Le Cepicop, le collège des producteurs et Wagralim, qui assure la mise en relation entre les acteurs, le développement d’un écosystème au travers de son expertise sur le volet des innovations agricoles et technologiques à implémenter, l’analyse du marché consommateur ainsi que la réflexion stratégique, « disposent ainsi de larges compétences au service des initiatives et au besoin d’accompagnement en la matière » a souligné M Pirard.

L’adhésion des acteurs en amont de la chaîne de valeur sera essentielle dans la mise en œuvre d’une filière génératrice de revenus et d’emplois qui favorise un ancrage local et durable.

PAC et Directive-cadre sur l’eau

Dans le cadre de la nouvelle programmation de la PAC, le gouvernement wallon a validé le budget et les grandes orientations qu’il entend donner au secteur pour la période 2023-2027 parmi lesquelles figurent la promotion de l’autonomie alimentaire et une aide financière aux agriculteurs.
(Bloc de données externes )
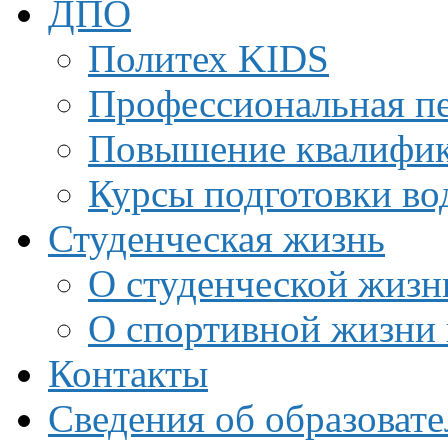
ДПО
Политех KIDS
Профессиональная пе
Повышение квалифи
Курсы подготовки во
Студенческая жизнь
О студенческой жизн
О спортивной жизни 
Контакты
Сведения об образоват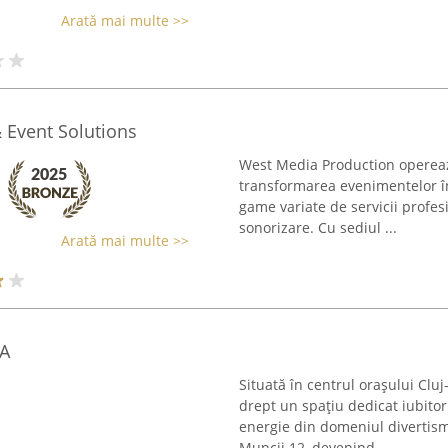
Arată mai multe >>
 Event Solutions
West Media Production operează
transformarea evenimentelor în
game variate de servicii profesi
sonorizare. Cu sediul ...
Arată mai multe >>
A
Situată în centrul orașului C
drept un spațiu dedicat iubitori
energie din domeniul divertis
Muncii 12, devenind ...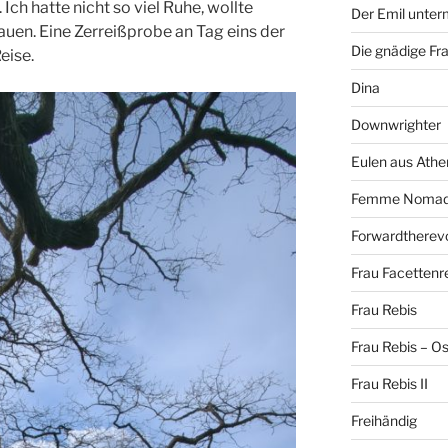
Ich hatte nicht so viel Ruhe, wollte
Der Emil unte
auen. Eine Zerreißprobe an Tag eins der
Die gnädige Fr
eise.
Dina
Downwrighter
Eulen aus Athe
Femme Noma
Forwardtherevo
Frau Facettenr
Frau Rebis
Frau Rebis – O
Frau Rebis II
Freihändig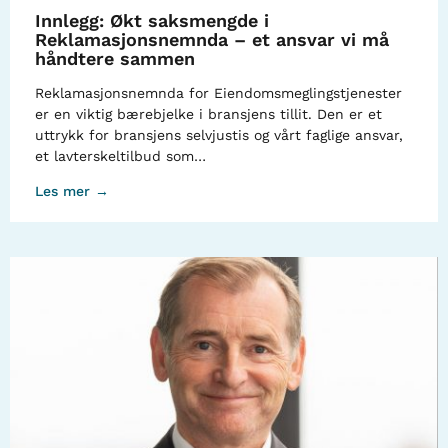
Innlegg: Økt saksmengde i
Reklamasjonsnemnda – et ansvar vi må
håndtere sammen
Reklamasjonsnemnda for Eiendomsmeglingstjenester
er en viktig bærebjelke i bransjens tillit. Den er et
uttrykk for bransjens selvjustis og vårt faglige ansvar,
et lavterskeltilbud som…
Les mer →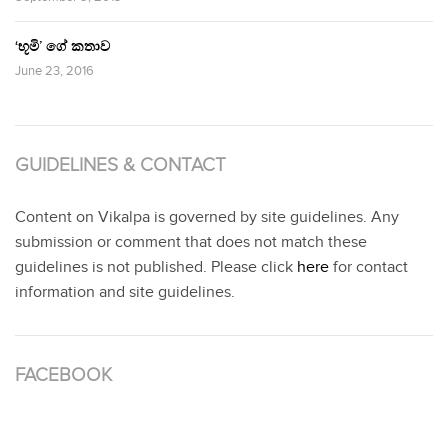
‘භූමි’ ගේ කතාව
June 23, 2016
GUIDELINES & CONTACT
Content on Vikalpa is governed by site guidelines. Any
submission or comment that does not match these
guidelines is not published. Please click
here
for contact
information and site guidelines.
FACEBOOK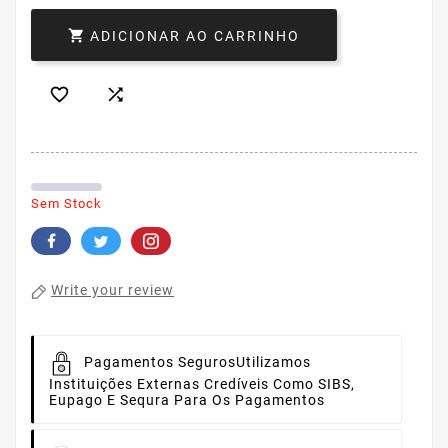

ADICIONAR AO CARRINHO


Sem Stock
Write your review
Pagamentos Seguros
Utilizamos
Instituições Externas Credíveis Como SIBS,
Eupago E Sequra Para Os Pagamentos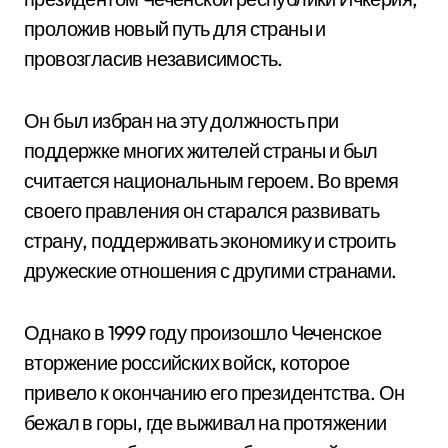
проложив новый путь для страны и
провозгласив независимость.
Он был избран на эту должность при
поддержке многих жителей страны и был
считается национальным героем. Во время
своего правления он старался развивать
страну, поддерживать экономику и строить
дружеские отношения с другими странами.
Однако в 1999 году произошло Чеченское
вторжение российских войск, которое
привело к окончанию его президентства. Он
бежал в горы, где выживал на протяжении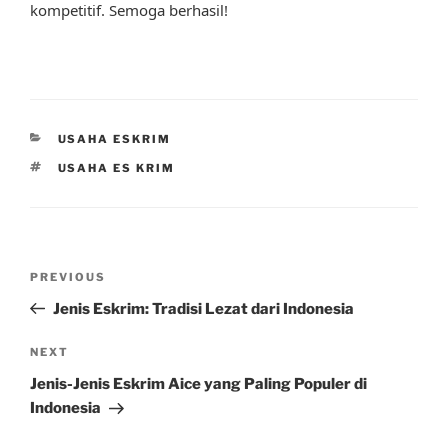
kompetitif. Semoga berhasil!
CATEGORIES
USAHA ESKRIM
TAGS
USAHA ES KRIM
Post
Previous
PREVIOUS
navigation
Post
Jenis Eskrim: Tradisi Lezat dari Indonesia
Next
NEXT
Post
Jenis-Jenis Eskrim Aice yang Paling Populer di
Indonesia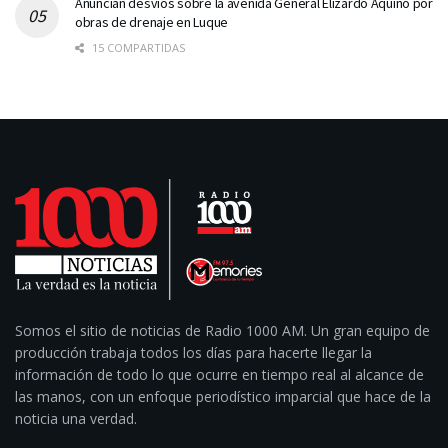
Anuncian desvíos sobre la avenida General Elizardo Aquino por
obras de drenaje en Luque
15 COMPARTIDAS
Somos el sitio de noticias de Radio 1000 AM. Un gran equipo de
producción trabaja todos los días para hacerte llegar la
información de todo lo que ocurre en tiempo real al alcance de
las manos, con un enfoque periodístico imparcial que hace de la
noticia una verdad.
Les protéines végétales ont été reprises dans le soutien couplé du premier pilier de la PAC, « c’est donc un signal très fort dès lors qu’il constitue une aide directe pour nos agriculteurs » a soulevé M. Pirard.

En introduisant ces cultures à faibles niveaux d’intrants dans la rotation, « l’objectif est multiple » poursuit le représentant de M. Borsus, « il s’agit de préserver les masses d’eau et de contribuer ainsi aux enjeux liés à la directive-cadre sur l’eau, de s’inscrire dans une démarche d’autonomie par rapport aux aliments concentrés, généralement importés, relocaliser la production alimentaire, ou encore favoriser la diversification des rotations ».

La mesure répond également à différents points en matière d’agriculture durable et intègre certaines recommandations formulées par la commission.